TASK INSTRUCTIONS
Reproduce every line of the data below word for word, omitting the pictures.

Exercises in chart interpretation:

BEGIN

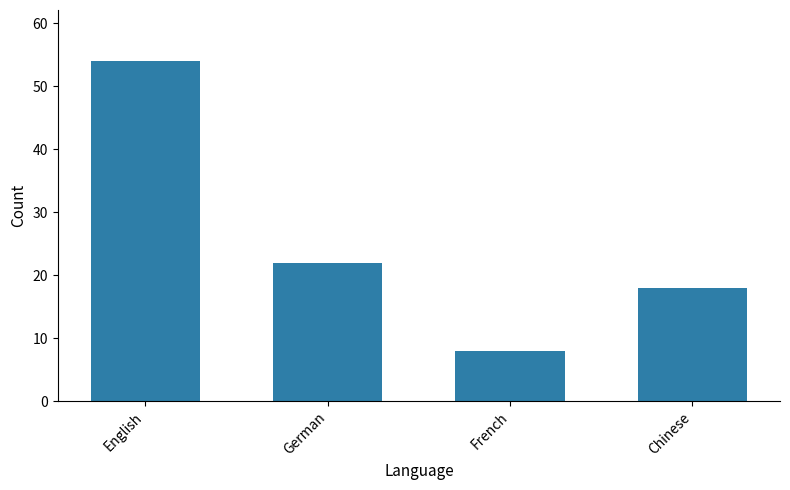

The chart shows a value of 32 at English. True or false?

False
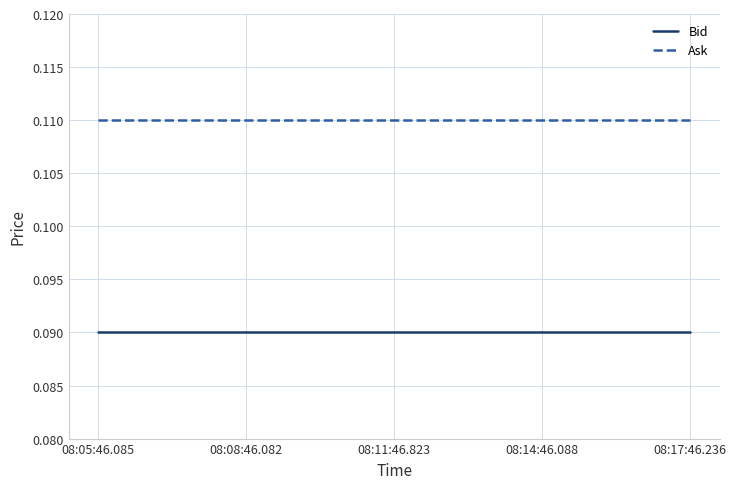

The Ask series shows 0.0 at 08:17:46.236. True or false?

False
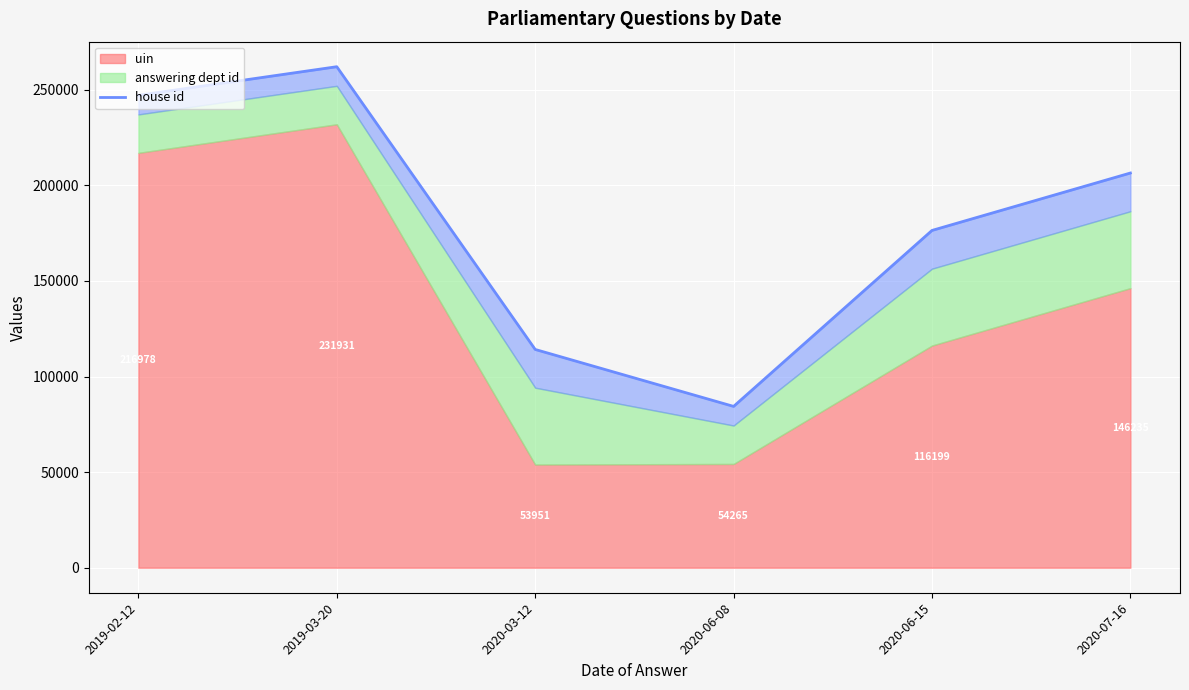

Which category has the lowest value across all series?

2020-06-08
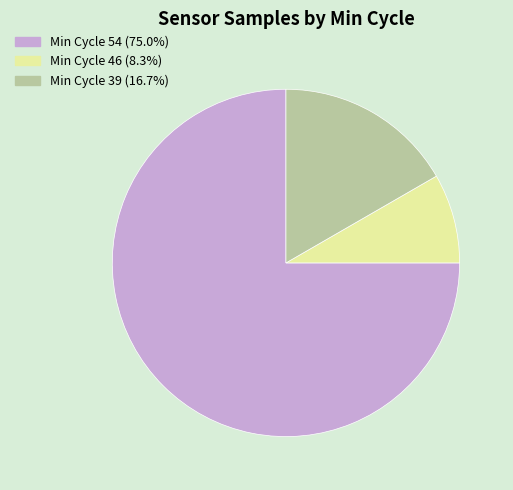

Is the sum of Min Cycle 54 (75.0%) and Min Cycle 46 (8.3%) greater than half?

Yes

END

RESPONSE BELOW
The chart shows a value of 32 at English. True or false?

False

The Ask series shows 0.0 at 08:17:46.236. True or false?

False

Which category has the lowest value across all series?

2020-06-08

Is the sum of Min Cycle 54 (75.0%) and Min Cycle 46 (8.3%) greater than half?

Yes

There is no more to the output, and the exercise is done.